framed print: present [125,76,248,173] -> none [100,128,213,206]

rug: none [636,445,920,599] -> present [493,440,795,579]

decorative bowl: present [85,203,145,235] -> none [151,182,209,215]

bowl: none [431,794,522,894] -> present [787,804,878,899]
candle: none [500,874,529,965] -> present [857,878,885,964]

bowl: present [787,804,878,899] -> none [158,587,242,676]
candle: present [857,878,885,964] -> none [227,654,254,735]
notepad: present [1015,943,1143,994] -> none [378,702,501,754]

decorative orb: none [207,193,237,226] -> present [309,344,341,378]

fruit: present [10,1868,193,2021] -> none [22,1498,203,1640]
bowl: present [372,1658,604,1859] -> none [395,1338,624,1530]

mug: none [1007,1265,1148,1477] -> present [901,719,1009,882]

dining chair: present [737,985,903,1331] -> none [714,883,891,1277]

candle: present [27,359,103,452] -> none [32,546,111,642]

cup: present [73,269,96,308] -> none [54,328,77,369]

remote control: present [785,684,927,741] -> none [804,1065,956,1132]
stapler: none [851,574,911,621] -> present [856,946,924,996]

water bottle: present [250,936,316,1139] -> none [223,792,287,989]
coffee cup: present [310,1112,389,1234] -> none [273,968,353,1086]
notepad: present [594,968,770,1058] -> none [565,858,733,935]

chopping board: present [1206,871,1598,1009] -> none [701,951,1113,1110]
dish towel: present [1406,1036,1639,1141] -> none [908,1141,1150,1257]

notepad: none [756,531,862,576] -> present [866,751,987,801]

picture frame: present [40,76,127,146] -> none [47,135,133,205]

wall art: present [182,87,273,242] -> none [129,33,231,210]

[What you should do] If a line in the entries holds the word "notepad", count it. Report the total only.

[Problem solution] 3